- Problem description -
Print every line of the records below without changing anything.

- Listed entries -
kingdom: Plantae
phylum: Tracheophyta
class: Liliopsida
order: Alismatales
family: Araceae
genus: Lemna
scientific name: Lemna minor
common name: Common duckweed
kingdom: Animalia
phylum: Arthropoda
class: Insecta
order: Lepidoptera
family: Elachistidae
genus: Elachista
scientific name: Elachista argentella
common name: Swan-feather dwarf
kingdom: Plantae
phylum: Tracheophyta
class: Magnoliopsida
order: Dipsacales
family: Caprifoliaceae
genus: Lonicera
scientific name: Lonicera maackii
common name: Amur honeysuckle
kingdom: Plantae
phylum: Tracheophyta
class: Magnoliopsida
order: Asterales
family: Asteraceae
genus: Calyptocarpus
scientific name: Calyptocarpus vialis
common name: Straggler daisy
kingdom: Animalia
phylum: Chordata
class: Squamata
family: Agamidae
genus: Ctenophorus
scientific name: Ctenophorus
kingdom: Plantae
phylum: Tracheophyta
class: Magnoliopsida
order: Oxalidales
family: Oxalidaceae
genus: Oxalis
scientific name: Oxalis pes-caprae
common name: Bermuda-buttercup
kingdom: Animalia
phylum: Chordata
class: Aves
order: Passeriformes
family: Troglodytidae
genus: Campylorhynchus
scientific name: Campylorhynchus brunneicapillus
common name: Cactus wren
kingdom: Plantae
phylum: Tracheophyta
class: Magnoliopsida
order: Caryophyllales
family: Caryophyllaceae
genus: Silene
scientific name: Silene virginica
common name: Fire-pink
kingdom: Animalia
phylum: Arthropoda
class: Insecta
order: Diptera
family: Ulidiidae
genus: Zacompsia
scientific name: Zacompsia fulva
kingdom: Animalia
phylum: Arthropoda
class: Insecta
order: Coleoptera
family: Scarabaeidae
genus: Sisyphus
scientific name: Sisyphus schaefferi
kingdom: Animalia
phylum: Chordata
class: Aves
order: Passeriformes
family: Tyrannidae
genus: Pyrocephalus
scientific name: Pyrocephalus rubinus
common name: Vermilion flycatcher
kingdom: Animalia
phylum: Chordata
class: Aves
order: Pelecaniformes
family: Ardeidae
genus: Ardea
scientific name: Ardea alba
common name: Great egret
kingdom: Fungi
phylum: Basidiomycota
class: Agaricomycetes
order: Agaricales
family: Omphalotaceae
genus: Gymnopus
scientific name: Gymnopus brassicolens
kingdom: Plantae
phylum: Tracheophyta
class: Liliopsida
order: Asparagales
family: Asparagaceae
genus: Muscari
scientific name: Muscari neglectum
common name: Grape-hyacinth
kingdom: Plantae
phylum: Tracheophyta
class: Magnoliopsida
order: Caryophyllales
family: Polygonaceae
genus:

- Solution -
kingdom: Plantae
phylum: Tracheophyta
class: Liliopsida
order: Alismatales
family: Araceae
genus: Lemna
scientific name: Lemna minor
common name: Common duckweed
kingdom: Animalia
phylum: Arthropoda
class: Insecta
order: Lepidoptera
family: Elachistidae
genus: Elachista
scientific name: Elachista argentella
common name: Swan-feather dwarf
kingdom: Plantae
phylum: Tracheophyta
class: Magnoliopsida
order: Dipsacales
family: Caprifoliaceae
genus: Lonicera
scientific name: Lonicera maackii
common name: Amur honeysuckle
kingdom: Plantae
phylum: Tracheophyta
class: Magnoliopsida
order: Asterales
family: Asteraceae
genus: Calyptocarpus
scientific name: Calyptocarpus vialis
common name: Straggler daisy
kingdom: Animalia
phylum: Chordata
class: Squamata
family: Agamidae
genus: Ctenophorus
scientific name: Ctenophorus
kingdom: Plantae
phylum: Tracheophyta
class: Magnoliopsida
order: Oxalidales
family: Oxalidaceae
genus: Oxalis
scientific name: Oxalis pes-caprae
common name: Bermuda-buttercup
kingdom: Animalia
phylum: Chordata
class: Aves
order: Passeriformes
family: Troglodytidae
genus: Campylorhynchus
scientific name: Campylorhynchus brunneicapillus
common name: Cactus wren
kingdom: Plantae
phylum: Tracheophyta
class: Magnoliopsida
order: Caryophyllales
family: Caryophyllaceae
genus: Silene
scientific name: Silene virginica
common name: Fire-pink
kingdom: Animalia
phylum: Arthropoda
class: Insecta
order: Diptera
family: Ulidiidae
genus: Zacompsia
scientific name: Zacompsia fulva
kingdom: Animalia
phylum: Arthropoda
class: Insecta
order: Coleoptera
family: Scarabaeidae
genus: Sisyphus
scientific name: Sisyphus schaefferi
kingdom: Animalia
phylum: Chordata
class: Aves
order: Passeriformes
family: Tyrannidae
genus: Pyrocephalus
scientific name: Pyrocephalus rubinus
common name: Vermilion flycatcher
kingdom: Animalia
phylum: Chordata
class: Aves
order: Pelecaniformes
family: Ardeidae
genus: Ardea
scientific name: Ardea alba
common name: Great egret
kingdom: Fungi
phylum: Basidiomycota
class: Agaricomycetes
order: Agaricales
family: Omphalotaceae
genus: Gymnopus
scientific name: Gymnopus brassicolens
kingdom: Plantae
phylum: Tracheophyta
class: Liliopsida
order: Asparagales
family: Asparagaceae
genus: Muscari
scientific name: Muscari neglectum
common name: Grape-hyacinth
kingdom: Plantae
phylum: Tracheophyta
class: Magnoliopsida
order: Caryophyllales
family: Polygonaceae
genus:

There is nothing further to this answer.